Most Haitians have no access to electricity and clean water. The roads built by U.S. troops already are crumbling into potholes.

The Canadian and Pakistani U.N. peacekeepers who took over from the Americans in March 1995 have mixed emotions about leaving.

“We are very happy with the accomplishment but we think we could still do good things around here - because this country isn’t in good shape right now,” said Canadian Lt. Col. Richard Blanchette of Quebec City’s Royal 22nd Infantry Regiment.

“If the U.N. people leave Haiti tomorrow, then something terrible can happen in Haiti tomorrow,” warned Janvier Demesvar, a 33-yearold Haitian who fled to the United States and was sent back.
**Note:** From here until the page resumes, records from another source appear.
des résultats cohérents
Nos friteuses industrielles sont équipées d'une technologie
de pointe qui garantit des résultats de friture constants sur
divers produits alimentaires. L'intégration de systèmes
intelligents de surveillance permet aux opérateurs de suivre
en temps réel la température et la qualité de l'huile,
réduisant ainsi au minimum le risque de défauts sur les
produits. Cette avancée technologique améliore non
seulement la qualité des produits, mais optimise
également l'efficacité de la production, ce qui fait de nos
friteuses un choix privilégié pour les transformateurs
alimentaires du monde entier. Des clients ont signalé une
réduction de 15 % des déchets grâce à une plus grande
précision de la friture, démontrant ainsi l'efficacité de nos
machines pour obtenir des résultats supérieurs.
President Clinton sent the troops in part to halt a flood of Haitian boat people. Many fear Haitians will take to the seas again.

The U.N. peacekeeping mandate in Haiti called for providing a “safe and secure environment” and creating a Haitian police force from scratch.

Still, 75 people were murdered in September and 60 in October.

“Safe?” scoffed Rosalind Petit-Homme, 27, who was selling roosters in a street market. “Nowhere is safe. The zenglendos (gangsters) have attacked me here, in my home and just the other day they robbed me on a bus.”

She had three stitches on her forehead from the robbery.

Like most Haitians, Petit-Homme never grasped that the U.N. mandate limited peacekeepers to guarding strategic installations, basically to prevent a coup. They’re leaving just as Preval’s government claims renewed threats from coup-plotters.

“Drug money is financing subversion, insecurity and coup d’etat plots,” said Robert Manuel, the undersecretary for public security. “In the drug trade … there are also judicial officials and police officers.”

More than 200 police officers have been fired for causes ranging from excessive force to armed robbery and drug dealing.

U.N. officials say the police force has improved recently. On Friday, the United Nations agreed to establish a 300-member civilian police mission to continue training Haitians until November 1998.

At its peak in 1995, the U.N. mission had 6,000 peacekeepers in Haiti in 1995. The number recently has dropped below 1,300.

Some 500 non-combat U.S. troops remain in Haiti, ostensibly to build roads, bridges and wells. U.S. Republican politicians are demanding their withdrawal as well.